| TASK TO CARRY OUT |
Could you retype the whole listing word for word and drop the images?

| DATA SEGMENT |

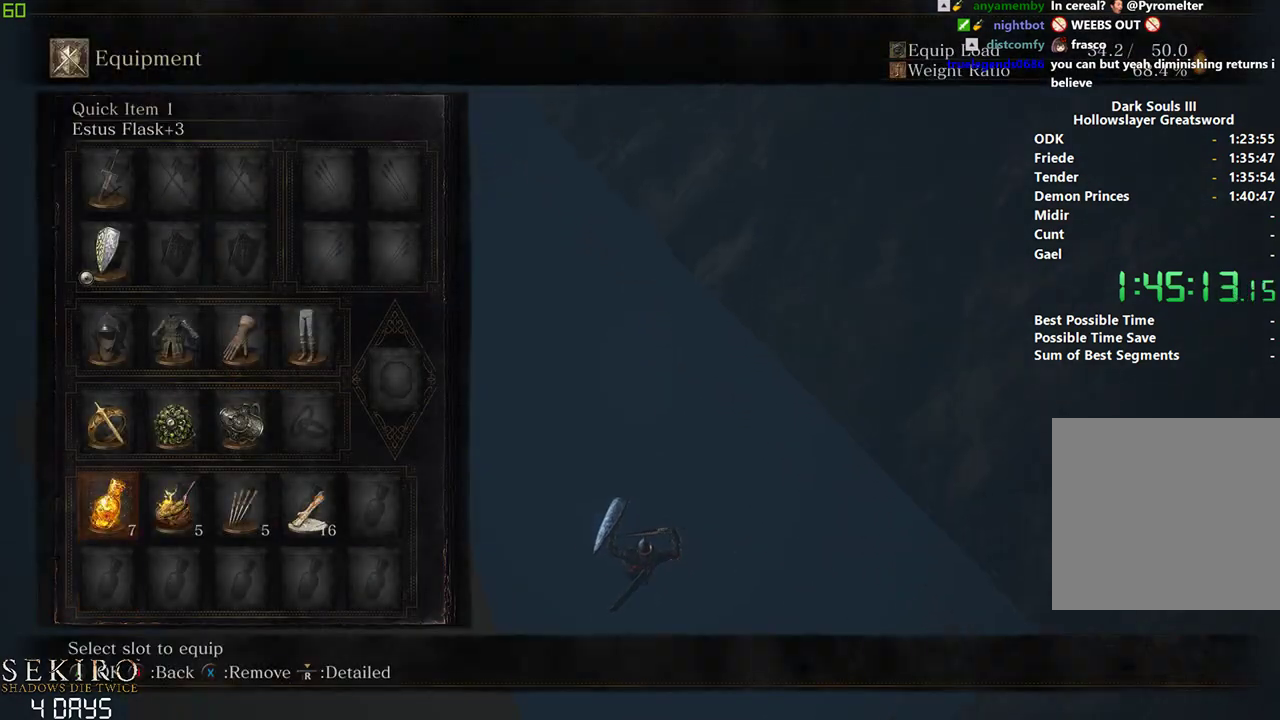
{"buttons": [], "left_stick": "down", "right_stick": "center", "events": [[83, "DPAD_RIGHT", "down"], [217, "DPAD_RIGHT", "up"], [333, "A", "down"], [450, "A", "up"]]}
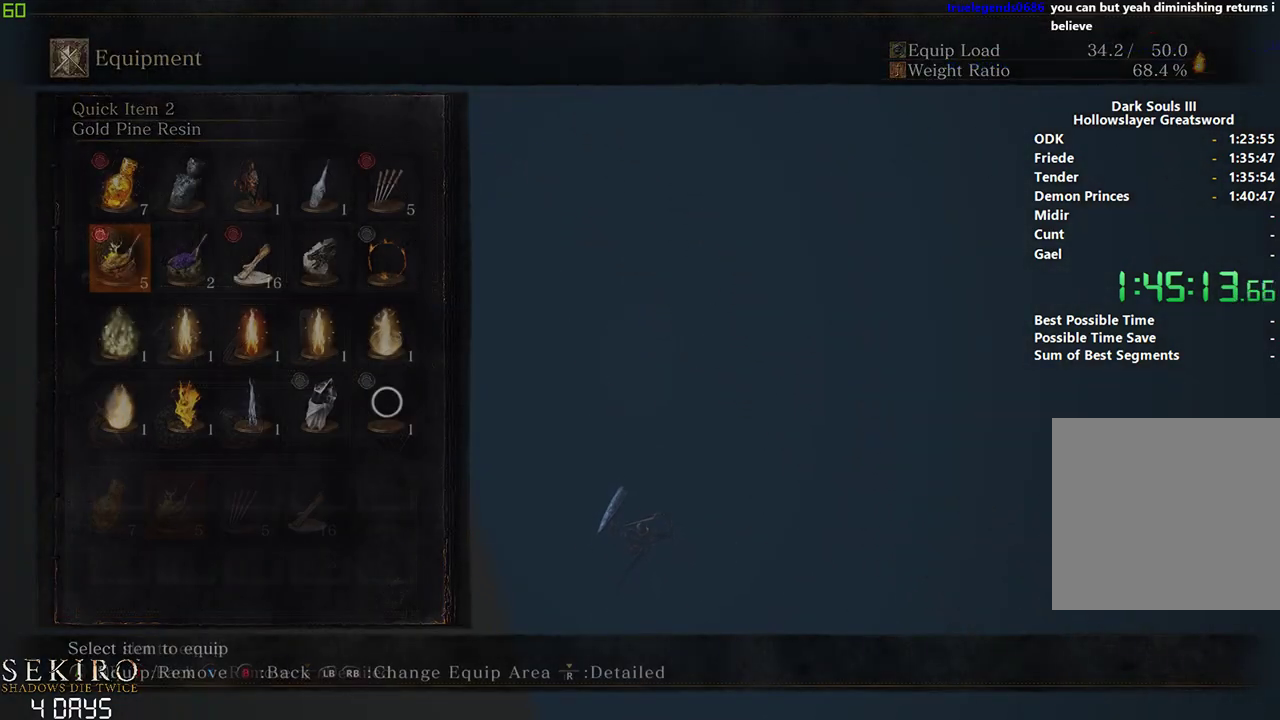
{"buttons": ["START"], "left_stick": "down", "right_stick": "center", "events": [[483, "START", "down"]]}
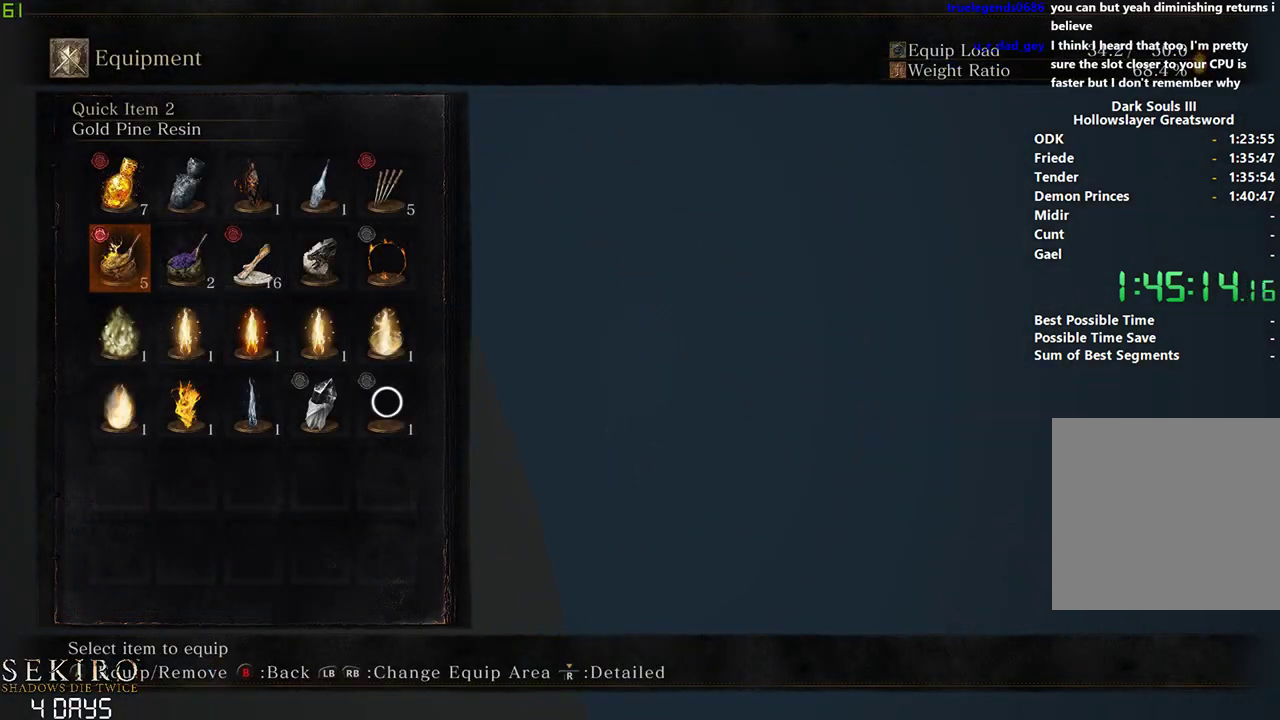
{"buttons": [], "left_stick": "center", "right_stick": "center", "events": [[50, "START", "up"], [200, "left_stick", "center"]]}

| YOUR SOLUTION |
{"buttons": [], "left_stick": "down", "right_stick": "center", "events": [[83, "DPAD_RIGHT", "down"], [217, "DPAD_RIGHT", "up"], [333, "A", "down"], [450, "A", "up"]]}
{"buttons": ["START"], "left_stick": "down", "right_stick": "center", "events": [[483, "START", "down"]]}
{"buttons": [], "left_stick": "center", "right_stick": "center", "events": [[50, "START", "up"], [200, "left_stick", "center"]]}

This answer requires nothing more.